- [Task to carry out]
A word-for-word copy of the entries below is required.

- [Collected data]
- - -

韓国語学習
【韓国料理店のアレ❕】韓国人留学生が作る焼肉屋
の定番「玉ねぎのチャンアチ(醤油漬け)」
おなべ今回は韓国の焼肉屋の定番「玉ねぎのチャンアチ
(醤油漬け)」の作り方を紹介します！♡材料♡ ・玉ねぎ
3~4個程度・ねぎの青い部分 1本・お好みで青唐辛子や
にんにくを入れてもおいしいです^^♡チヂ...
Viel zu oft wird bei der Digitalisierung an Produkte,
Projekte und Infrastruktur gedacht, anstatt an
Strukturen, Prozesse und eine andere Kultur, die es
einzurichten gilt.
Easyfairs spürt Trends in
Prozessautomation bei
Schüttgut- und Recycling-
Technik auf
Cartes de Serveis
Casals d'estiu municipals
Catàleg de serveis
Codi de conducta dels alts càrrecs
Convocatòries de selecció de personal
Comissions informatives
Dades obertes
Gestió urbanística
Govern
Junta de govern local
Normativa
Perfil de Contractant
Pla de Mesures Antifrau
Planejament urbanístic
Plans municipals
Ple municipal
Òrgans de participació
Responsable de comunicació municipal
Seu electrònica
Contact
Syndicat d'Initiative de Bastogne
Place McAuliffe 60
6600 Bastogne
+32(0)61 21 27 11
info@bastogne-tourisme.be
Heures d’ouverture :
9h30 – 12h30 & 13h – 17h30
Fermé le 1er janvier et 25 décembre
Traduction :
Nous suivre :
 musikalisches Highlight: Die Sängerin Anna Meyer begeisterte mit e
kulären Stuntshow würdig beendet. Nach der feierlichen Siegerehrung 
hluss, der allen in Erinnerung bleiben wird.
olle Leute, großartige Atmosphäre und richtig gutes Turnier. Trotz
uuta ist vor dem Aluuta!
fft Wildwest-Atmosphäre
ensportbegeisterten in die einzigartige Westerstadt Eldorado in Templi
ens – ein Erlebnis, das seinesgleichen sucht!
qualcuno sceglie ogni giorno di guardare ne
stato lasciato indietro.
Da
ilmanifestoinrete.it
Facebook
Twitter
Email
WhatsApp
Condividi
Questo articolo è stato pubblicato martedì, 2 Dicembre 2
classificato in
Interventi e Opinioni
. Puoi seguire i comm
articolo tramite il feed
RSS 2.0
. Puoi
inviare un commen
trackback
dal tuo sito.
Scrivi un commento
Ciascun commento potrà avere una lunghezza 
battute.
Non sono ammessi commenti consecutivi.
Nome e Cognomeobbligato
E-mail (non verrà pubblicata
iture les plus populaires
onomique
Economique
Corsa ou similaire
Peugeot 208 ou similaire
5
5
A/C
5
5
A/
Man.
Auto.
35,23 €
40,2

- - -

- [Exercise result]
韓国語学習
【韓国料理店のアレ❕】韓国人留学生が作る焼肉屋
の定番「玉ねぎのチャンアチ(醤油漬け)」
おなべ今回は韓国の焼肉屋の定番「玉ねぎのチャンアチ
(醤油漬け)」の作り方を紹介します！♡材料♡ ・玉ねぎ
3~4個程度・ねぎの青い部分 1本・お好みで青唐辛子や
にんにくを入れてもおいしいです^^♡チヂ...
Viel zu oft wird bei der Digitalisierung an Produkte,
Projekte und Infrastruktur gedacht, anstatt an
Strukturen, Prozesse und eine andere Kultur, die es
einzurichten gilt.
Easyfairs spürt Trends in
Prozessautomation bei
Schüttgut- und Recycling-
Technik auf
Cartes de Serveis
Casals d'estiu municipals
Catàleg de serveis
Codi de conducta dels alts càrrecs
Convocatòries de selecció de personal
Comissions informatives
Dades obertes
Gestió urbanística
Govern
Junta de govern local
Normativa
Perfil de Contractant
Pla de Mesures Antifrau
Planejament urbanístic
Plans municipals
Ple municipal
Òrgans de participació
Responsable de comunicació municipal
Seu electrònica
Contact
Syndicat d'Initiative de Bastogne
Place McAuliffe 60
6600 Bastogne
+32(0)61 21 27 11
info@bastogne-tourisme.be
Heures d’ouverture :
9h30 – 12h30 & 13h – 17h30
Fermé le 1er janvier et 25 décembre
Traduction :
Nous suivre :
 musikalisches Highlight: Die Sängerin Anna Meyer begeisterte mit e
kulären Stuntshow würdig beendet. Nach der feierlichen Siegerehrung 
hluss, der allen in Erinnerung bleiben wird.
olle Leute, großartige Atmosphäre und richtig gutes Turnier. Trotz
uuta ist vor dem Aluuta!
fft Wildwest-Atmosphäre
ensportbegeisterten in die einzigartige Westerstadt Eldorado in Templi
ens – ein Erlebnis, das seinesgleichen sucht!
qualcuno sceglie ogni giorno di guardare ne
stato lasciato indietro.
Da
ilmanifestoinrete.it
Facebook
Twitter
Email
WhatsApp
Condividi
Questo articolo è stato pubblicato martedì, 2 Dicembre 2
classificato in
Interventi e Opinioni
. Puoi seguire i comm
articolo tramite il feed
RSS 2.0
. Puoi
inviare un commen
trackback
dal tuo sito.
Scrivi un commento
Ciascun commento potrà avere una lunghezza 
battute.
Non sono ammessi commenti consecutivi.
Nome e Cognomeobbligato
E-mail (non verrà pubblicata
iture les plus populaires
onomique
Economique
Corsa ou similaire
Peugeot 208 ou similaire
5
5
A/C
5
5
A/
Man.
Auto.
35,23 €
40,2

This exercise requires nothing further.